Exercise instructions:
Search the records for the string "layout". Copy each line where it occurs.

Stored data entries
#####
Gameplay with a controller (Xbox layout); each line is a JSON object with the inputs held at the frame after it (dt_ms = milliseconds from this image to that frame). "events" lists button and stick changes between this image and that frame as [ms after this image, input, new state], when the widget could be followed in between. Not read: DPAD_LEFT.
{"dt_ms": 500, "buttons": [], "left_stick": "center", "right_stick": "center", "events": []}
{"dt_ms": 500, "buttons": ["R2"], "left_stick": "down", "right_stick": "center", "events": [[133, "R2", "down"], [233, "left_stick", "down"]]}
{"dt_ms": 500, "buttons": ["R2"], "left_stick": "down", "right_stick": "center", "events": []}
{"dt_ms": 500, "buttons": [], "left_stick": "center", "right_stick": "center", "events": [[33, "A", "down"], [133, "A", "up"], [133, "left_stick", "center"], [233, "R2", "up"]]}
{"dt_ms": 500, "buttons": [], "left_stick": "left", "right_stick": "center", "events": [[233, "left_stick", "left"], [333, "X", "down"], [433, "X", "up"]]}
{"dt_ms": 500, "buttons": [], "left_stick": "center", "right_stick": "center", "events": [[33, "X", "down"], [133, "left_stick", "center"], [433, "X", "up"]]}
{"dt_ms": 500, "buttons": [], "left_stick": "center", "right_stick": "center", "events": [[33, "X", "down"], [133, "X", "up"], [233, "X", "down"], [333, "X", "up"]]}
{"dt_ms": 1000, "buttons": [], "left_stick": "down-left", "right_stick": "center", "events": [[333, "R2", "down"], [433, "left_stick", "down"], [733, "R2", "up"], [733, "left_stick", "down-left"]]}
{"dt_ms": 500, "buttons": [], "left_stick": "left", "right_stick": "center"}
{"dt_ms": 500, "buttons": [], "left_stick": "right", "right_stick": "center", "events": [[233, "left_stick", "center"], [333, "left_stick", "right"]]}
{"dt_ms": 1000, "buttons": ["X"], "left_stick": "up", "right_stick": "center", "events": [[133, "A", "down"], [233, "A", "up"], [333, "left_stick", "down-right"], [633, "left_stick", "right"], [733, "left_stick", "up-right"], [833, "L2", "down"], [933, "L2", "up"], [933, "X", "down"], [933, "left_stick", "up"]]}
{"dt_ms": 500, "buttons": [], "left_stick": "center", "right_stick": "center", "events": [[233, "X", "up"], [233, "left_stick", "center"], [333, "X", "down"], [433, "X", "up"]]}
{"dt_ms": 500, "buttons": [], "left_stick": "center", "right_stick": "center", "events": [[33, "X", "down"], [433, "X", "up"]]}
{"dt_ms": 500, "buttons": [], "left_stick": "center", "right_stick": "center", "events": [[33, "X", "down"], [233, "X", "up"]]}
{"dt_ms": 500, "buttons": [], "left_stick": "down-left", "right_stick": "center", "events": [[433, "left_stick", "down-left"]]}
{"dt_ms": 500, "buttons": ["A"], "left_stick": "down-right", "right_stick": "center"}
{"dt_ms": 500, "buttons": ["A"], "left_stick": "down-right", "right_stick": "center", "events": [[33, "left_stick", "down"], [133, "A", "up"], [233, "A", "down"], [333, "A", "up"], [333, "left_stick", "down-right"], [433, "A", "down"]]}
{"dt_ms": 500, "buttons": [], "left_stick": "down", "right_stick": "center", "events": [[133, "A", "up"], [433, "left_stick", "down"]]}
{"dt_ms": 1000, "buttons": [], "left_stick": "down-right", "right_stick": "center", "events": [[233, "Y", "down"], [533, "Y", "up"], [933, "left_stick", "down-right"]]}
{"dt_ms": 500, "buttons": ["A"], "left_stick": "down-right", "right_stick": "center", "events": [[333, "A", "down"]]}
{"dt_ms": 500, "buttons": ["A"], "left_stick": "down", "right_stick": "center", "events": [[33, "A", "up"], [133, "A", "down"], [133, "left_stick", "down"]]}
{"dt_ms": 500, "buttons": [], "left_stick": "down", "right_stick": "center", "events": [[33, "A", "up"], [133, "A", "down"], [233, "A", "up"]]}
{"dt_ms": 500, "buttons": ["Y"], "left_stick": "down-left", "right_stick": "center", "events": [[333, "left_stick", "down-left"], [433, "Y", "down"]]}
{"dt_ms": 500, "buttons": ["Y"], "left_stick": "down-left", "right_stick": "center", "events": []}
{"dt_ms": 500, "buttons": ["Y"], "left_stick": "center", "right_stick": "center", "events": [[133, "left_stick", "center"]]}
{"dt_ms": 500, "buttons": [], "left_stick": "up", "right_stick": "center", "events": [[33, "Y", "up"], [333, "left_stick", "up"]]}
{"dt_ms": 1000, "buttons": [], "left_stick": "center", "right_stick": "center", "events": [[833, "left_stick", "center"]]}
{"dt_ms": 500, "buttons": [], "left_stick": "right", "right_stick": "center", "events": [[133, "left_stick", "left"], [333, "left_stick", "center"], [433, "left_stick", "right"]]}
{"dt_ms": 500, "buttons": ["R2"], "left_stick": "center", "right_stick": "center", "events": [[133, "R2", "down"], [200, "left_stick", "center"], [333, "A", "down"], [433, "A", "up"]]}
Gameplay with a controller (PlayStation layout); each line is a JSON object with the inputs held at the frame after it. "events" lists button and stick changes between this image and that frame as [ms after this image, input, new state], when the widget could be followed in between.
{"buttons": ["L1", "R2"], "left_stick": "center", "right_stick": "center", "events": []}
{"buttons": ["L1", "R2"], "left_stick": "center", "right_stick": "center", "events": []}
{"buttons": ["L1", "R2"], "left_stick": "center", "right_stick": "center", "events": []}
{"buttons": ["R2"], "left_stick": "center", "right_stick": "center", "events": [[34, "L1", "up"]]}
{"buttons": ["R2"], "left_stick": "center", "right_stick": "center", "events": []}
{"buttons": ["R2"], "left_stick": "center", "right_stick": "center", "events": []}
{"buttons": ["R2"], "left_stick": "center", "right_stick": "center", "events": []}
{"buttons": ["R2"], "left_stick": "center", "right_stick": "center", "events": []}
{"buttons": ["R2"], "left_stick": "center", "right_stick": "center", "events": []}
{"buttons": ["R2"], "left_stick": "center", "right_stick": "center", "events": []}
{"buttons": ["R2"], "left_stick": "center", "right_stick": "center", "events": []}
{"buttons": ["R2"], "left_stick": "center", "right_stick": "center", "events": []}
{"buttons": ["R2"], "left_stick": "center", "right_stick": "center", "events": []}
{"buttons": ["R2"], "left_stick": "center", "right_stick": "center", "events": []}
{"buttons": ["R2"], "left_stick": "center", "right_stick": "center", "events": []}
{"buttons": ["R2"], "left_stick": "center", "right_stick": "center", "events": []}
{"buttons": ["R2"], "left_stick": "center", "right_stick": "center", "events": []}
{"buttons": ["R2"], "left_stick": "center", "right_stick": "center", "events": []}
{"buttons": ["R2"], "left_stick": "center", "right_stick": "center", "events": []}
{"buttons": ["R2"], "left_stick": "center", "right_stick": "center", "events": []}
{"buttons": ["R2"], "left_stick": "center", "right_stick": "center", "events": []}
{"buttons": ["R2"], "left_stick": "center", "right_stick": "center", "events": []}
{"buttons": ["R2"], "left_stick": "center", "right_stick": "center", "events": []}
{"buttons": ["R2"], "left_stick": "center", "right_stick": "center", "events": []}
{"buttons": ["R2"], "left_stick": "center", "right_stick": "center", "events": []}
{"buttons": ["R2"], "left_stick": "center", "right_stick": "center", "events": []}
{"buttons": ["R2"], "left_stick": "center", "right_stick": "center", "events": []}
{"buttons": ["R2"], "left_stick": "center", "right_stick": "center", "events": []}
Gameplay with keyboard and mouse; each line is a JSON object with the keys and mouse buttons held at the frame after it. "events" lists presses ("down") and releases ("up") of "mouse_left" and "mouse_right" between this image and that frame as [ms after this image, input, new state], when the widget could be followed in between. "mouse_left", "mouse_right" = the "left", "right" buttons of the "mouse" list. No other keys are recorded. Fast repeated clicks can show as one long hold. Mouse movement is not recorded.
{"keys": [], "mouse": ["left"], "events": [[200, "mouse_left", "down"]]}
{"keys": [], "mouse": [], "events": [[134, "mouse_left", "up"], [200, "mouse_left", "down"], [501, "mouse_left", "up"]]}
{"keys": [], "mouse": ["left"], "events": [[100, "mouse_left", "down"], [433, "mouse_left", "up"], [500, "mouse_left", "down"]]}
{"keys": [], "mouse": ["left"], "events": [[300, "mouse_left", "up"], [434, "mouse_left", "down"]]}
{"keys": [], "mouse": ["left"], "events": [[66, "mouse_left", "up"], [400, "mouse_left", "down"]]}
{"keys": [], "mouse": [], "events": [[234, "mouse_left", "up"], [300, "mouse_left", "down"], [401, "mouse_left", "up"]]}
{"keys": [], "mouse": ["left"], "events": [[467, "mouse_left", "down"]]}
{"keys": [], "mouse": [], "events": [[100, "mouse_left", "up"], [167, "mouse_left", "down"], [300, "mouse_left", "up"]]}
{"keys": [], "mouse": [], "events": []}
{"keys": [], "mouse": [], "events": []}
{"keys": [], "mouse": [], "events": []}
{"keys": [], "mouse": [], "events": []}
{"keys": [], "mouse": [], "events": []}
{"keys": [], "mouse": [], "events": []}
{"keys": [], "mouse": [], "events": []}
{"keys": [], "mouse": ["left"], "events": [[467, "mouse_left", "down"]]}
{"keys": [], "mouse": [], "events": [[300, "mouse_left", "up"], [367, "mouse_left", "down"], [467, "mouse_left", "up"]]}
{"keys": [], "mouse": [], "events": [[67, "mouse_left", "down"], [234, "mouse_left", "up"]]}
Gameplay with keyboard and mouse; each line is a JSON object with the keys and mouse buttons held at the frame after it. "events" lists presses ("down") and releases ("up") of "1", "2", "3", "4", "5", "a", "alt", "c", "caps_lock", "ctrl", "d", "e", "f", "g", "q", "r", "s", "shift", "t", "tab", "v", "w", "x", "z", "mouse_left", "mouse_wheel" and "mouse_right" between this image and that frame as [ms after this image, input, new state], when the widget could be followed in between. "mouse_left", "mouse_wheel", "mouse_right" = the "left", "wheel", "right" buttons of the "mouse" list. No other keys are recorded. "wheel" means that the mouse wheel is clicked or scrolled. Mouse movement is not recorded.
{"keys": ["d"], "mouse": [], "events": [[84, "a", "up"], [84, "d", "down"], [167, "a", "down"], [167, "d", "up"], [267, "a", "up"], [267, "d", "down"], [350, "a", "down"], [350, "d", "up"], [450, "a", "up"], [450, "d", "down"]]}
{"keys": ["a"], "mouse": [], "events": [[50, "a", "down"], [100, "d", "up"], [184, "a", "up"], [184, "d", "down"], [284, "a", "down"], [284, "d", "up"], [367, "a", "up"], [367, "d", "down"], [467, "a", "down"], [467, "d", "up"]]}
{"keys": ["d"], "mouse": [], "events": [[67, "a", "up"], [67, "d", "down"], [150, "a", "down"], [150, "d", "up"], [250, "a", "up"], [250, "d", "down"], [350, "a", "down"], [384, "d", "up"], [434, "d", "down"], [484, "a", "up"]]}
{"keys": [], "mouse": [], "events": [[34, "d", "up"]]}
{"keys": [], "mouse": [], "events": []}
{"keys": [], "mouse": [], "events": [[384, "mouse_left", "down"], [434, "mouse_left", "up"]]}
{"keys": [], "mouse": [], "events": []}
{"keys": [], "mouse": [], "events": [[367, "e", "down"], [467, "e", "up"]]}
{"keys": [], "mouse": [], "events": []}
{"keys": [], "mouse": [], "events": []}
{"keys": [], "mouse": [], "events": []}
#####
Exercise answer:
Gameplay with a controller (Xbox layout); each line is a JSON object with the inputs held at the frame after it (dt_ms = milliseconds from this image to that frame). "events" lists button and stick changes between this image and that frame as [ms after this image, input, new state], when the widget could be followed in between. Not read: DPAD_LEFT.
Gameplay with a controller (PlayStation layout); each line is a JSON object with the inputs held at the frame after it. "events" lists button and stick changes between this image and that frame as [ms after this image, input, new state], when the widget could be followed in between.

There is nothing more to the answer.